US Rep Frank eyes Warren as top financial watchdog
WASHINGTON, Nov 3 (Reuters) - A top Democratic lawmaker would like Elizabeth Warren, the watchdog for the government's $700-billion financial bailout program, to head a new agency to protect consumers from risky financial products.
Warren was an early supporter of the idea of creating a new agency, which the Obama administration is now proposing. She has been rumored for months to be the Democrats' top pick to lead the Consumer Financial Protection Agency (CFPA).
"I am very much in favor of Elizabeth Warren," to head the consumer agency, U.S. House of Representatives Financial Services Committee Chairman Barney Frank told reporters on Tuesday.
Outspoken and widely interviewed in the media, Warren is a Harvard Law School professor. She now chairs the Congressional Oversight Panel of the Troubled Asset Relief Program (TARP).
While overseeing the TARP, she has pushed back against banking regulators and financial services industry lobbyists as both have criticized the CFPA proposal.

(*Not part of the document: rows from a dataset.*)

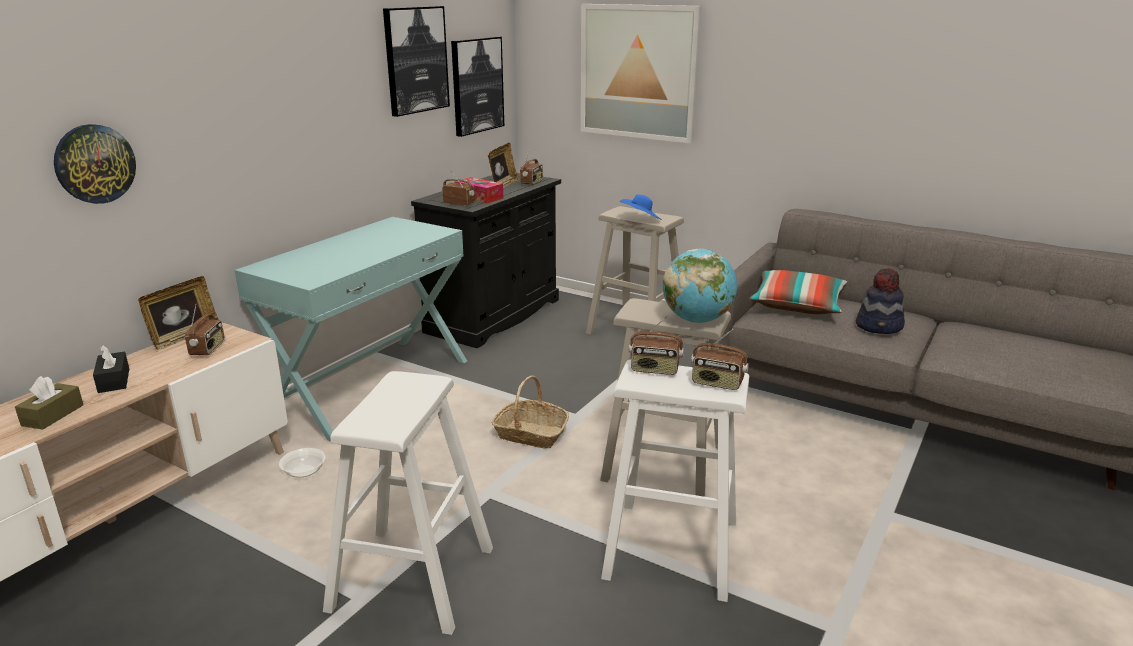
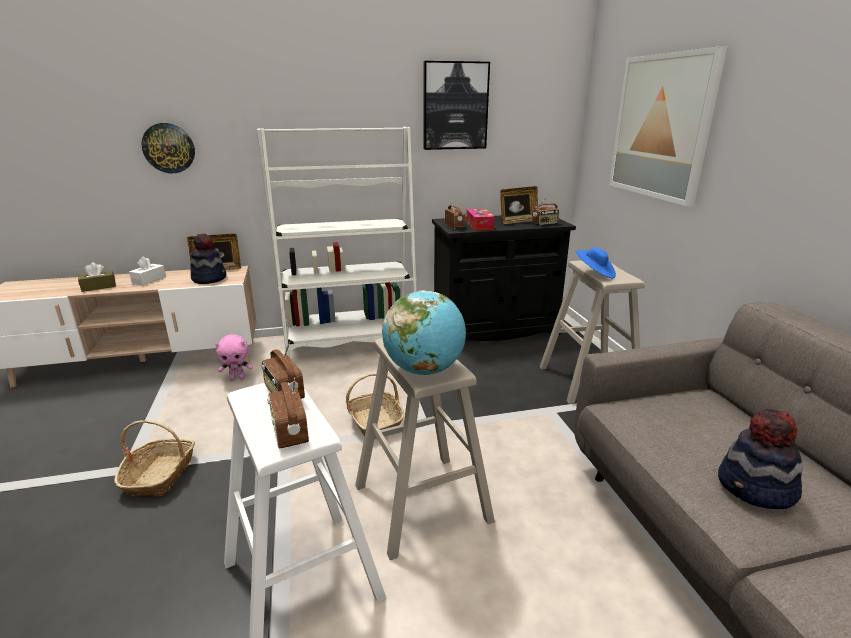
camera: 45 degrees right, 0 degrees up
black tissue box [93,345,129,393] -> white tissue box [129,256,166,285]
radio [185,305,225,356] -> hat [190,233,226,284]
turquoise console table [234,217,467,441] -> white bookcase [257,127,417,358]
bowl [279,448,325,478] -> pink plush toy [215,334,253,380]
white stool [323,371,493,635] -> basket [114,420,195,496]
picture [451,37,504,137] -> none
pillow [749,270,847,314] -> none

Frank is steering financial regulation reforms through the House. His panel has passed a bill to create the new agency, which would regulate mortgages, credit cards and other financial products.
After his panel passed the bill, Warren expressed delight that the banking lobby was not able to derail the plan.
"When I first came to Washington with the idea of this agency, everyone told me 'the banks always win...' They didn't win today," she said.